Pixel coordinate tracking data
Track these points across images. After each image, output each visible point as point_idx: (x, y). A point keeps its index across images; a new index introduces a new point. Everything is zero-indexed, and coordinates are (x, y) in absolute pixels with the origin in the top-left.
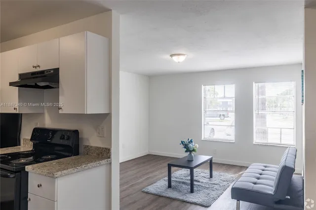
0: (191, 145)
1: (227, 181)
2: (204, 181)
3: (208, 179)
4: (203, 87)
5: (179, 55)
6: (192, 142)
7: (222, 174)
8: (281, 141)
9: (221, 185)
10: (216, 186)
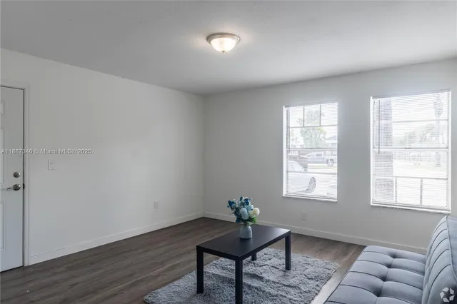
0: (244, 210)
1: (316, 279)
2: (272, 278)
3: (281, 273)
4: (285, 109)
5: (222, 35)
6: (248, 204)
7: (311, 260)
8: (421, 201)
9: (303, 288)
10: (292, 291)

→ Work request
Count the lines in the listing above that contain the string "After", treating uppercase and lowercase as different. Give only the number.

→ Task solution
1